Eddie Howe said on the eve of DR Congo’s opener that a good World Cup could kick‑start Yoane Wissa’s Newcastle United career, putting the 29‑year‑old’s tournament minutes squarely at the centre of his recovery plan as DR Congo prepare to face Portugal.
Howe pointed to late‑season promise when asked about Wissa, noting there were flashes of real quality in his appearances toward the end of last season but that the striker had not been given a sustained run of matches — in part because of Will Osula’s form. Wissa, who missed the first half of the campaign through injury and a knee problem suffered while on international duty, started just four Premier League games and finished the year with three goals in all competitions.

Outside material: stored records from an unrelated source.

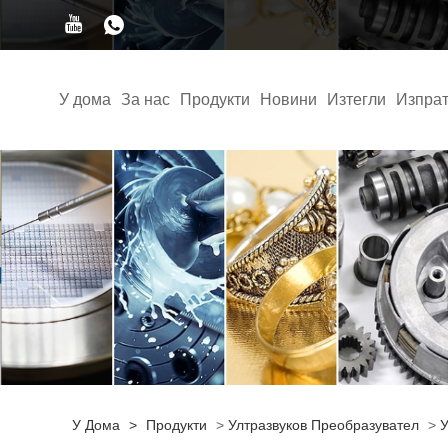
У дома
За нас
Продукти
Новини
Изтегли
Изпрат
У Дома
>
Продукти
>
Ултразвуков Преобразувател
>
У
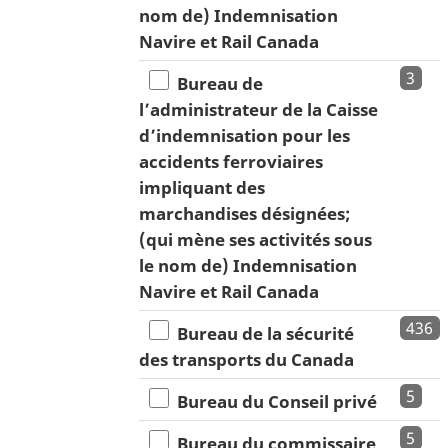
nom de) Indemnisation
Navire et Rail Canada
3
Bureau de
l’administrateur de la Caisse
d’indemnisation pour les
accidents ferroviaires
impliquant des
marchandises désignées;
(qui mène ses activités sous
le nom de) Indemnisation
Navire et Rail Canada
436
Bureau de la sécurité
des transports du Canada
5
Bureau du Conseil privé
5
Bureau du commissaire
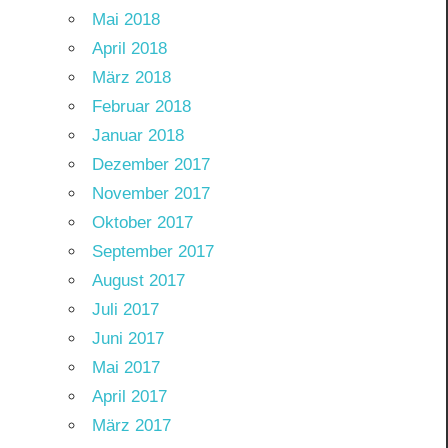
Mai 2018
April 2018
März 2018
Februar 2018
Januar 2018
Dezember 2017
November 2017
Oktober 2017
September 2017
August 2017
Juli 2017
Juni 2017
Mai 2017
April 2017
März 2017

Newcastle paid £55m for Wissa from Brentford last summer, a fee that set expectations high. He returned from injury earlier this year to play in DR Congo’s successful playoff campaign and now arrives at the World Cup in Group K, which opens with his nation facing Portugal at 6pm; Colombia and Uzbekistan complete the group. For Newcastle, the tournament is an unusual off‑season audition — a chance for Wissa to build the fitness and confidence the club hoped to buy when they signed him.
Howe said the World Cup is a “great showcase and opportunity” for Wissa to rebuild both fitness and belief, and he stressed that the players signed last summer have not yet fully shown what they can do, adding that next season will be an important one for them all. That public framing makes Wissa’s matches for DR Congo more than a national duty: they are a practical timetable for whether he arrives at St James’ Park in July closer to the player Newcastle imagine.
The friction is obvious. A £55m signing whose debut season was sliced by injury and who managed only four league starts and three goals presents a clear gap between cost and contribution. The knee setback while on international duty underlines how fragile that recovery has been; the late flashes Howe described are real, but they remain intermittent. The World Cup offers intensity and high‑pressure minutes — exactly the circumstances in which Newcastle will judge whether those flashes can be turned into a sustained level of performance.
Wissa’s immediate future is simple and binary: earn rhythm and confidence in Qatar, then return to Newcastle for pre‑season in markedly better physical shape than he finished the domestic year. Howe has publicly bet on that sequence, arguing the tournament could help Wissa come back and “help us.” How Wissa performs against Portugal, Colombia and Uzbekistan will determine whether he arrives back as a player who can make the £55m fee start to look like a shrewd outlay, or as an unsettled signing whose best hope is another season of work to prove he can be relied on week in, week out.